# For All You Dick Lovers Out There



## Veho (Oct 15, 2017)

Right, now that I've got your attention... 
Philip K. Dick is a well known and prolific SF author who is probably best known for inspiring a ton of very loosely based movie adaptations (Blade Runner, Total Recall (both versions), Screamers, Minority Report, Paycheck, A Scanner Darkly, The Adjustment Bureau, among others), while his own work remaining relatively obscure to the general audience ("but I've read them" doesn't count). 
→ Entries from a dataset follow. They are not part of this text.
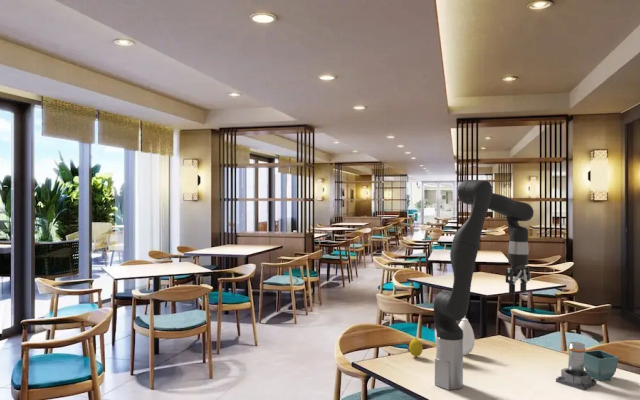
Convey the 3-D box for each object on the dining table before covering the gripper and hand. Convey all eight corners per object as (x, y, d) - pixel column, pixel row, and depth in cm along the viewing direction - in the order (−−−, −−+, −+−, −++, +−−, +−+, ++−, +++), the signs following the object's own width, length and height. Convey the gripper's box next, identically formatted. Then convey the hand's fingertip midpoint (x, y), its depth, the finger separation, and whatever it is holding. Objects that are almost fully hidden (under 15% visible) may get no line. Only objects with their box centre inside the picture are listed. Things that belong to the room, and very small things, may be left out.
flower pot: (599, 383, 177) (599, 358, 177) (580, 375, 186) (580, 351, 186) (618, 381, 180) (619, 357, 180) (599, 373, 188) (599, 349, 188)
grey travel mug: (580, 383, 174) (581, 347, 174) (564, 378, 178) (565, 343, 178) (587, 379, 177) (588, 344, 177) (571, 375, 182) (572, 340, 182)
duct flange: (584, 390, 170) (584, 379, 170) (555, 381, 178) (555, 371, 178) (596, 383, 177) (596, 373, 177) (568, 375, 185) (568, 366, 185)
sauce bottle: (477, 354, 209) (477, 313, 209) (467, 358, 204) (467, 315, 204) (461, 350, 215) (462, 309, 215) (451, 354, 210) (451, 312, 210)
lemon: (413, 354, 209) (413, 335, 209) (424, 357, 206) (424, 338, 206) (406, 357, 205) (406, 338, 205) (418, 360, 201) (418, 341, 201)
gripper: (517, 254, 190) (516, 295, 190) (536, 252, 199) (535, 292, 198) (500, 252, 196) (499, 292, 196) (519, 251, 205) (518, 290, 204)
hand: (517, 292), depth 197 cm, fingers open, 8 cm apart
Philip K. Dick's Electric Dreams is a new Amazon-exclusive series based on the rest of his short stories. Has some recognizable faces in it, too. From what I gathered the episodes are standalone (they had better be). 

​

Will it be a faithful adaptation, or will they stick Dick's musings into a blender and sprinkle the results lightly over a standard crime/drama plot, remains to be seen. 

Dick.


----------



## T-hug (Oct 15, 2017)

I've seen the first 2 a couple of weeks ago and it's ok, bit weird but worth a watch if you like sci-fi.
You can watch them now on http://www.channel4.com/programmes/electric-dreams but might need a proxy if outside UK.
Think the last one airs tonight here.


----------



## The Catboy (Oct 15, 2017)

Dickbaited again


----------



## Veho (Oct 15, 2017)

Lilith Valentine said:


> Dickbaited again


I dangle it in front of you and then yank it away.


----------



## The Catboy (Oct 15, 2017)

Veho said:


> I dangle it in front of you and then yank it away.


I liked and unliked this post just so I could like it for a second time.

On topic, I've never seen this show, but I do know someone with Amazon Prime who I will most lightly watch it at some time because it does look interesting


----------



## spotanjo3 (Oct 15, 2017)

Interesting but I will pass. Not my things, thought.


----------



## FAST6191 (Oct 15, 2017)

Caught a promo for this when passing a TV a few days back. Sort of thing I would really have to be in the mood for -- somehow classic sci fi does not age as poorly as classic fantasy but it is a tricky thing for me.



Veho said:


> I dangle it in front of you and then yank it away.


Were you on the same train as me the other day?


----------



## JMPesce (Oct 17, 2017)

It's basically Black Mirror then? But is it as good, is the question.


----------



## CaptainSodaPop (Oct 17, 2017)

Definetely going to check out this, whether it's good or bad. When it comes to books, Philip K. Dick is one of the rare authors that I can truly enjoy reading.

And still didn't see the new Blade Runner.


----------



## Zhongtiao1 (Oct 17, 2017)

I really enjoyed Amazon's adaptation of the man in the high castle, but this is a bit too weird for me.


----------



## air2004 (Oct 17, 2017)

Howard Stern says this is Coctober so your post title is legit


----------



## Deleted User (Oct 17, 2017)

I thought this was gonna be some more spam or something. I'm let down.


----------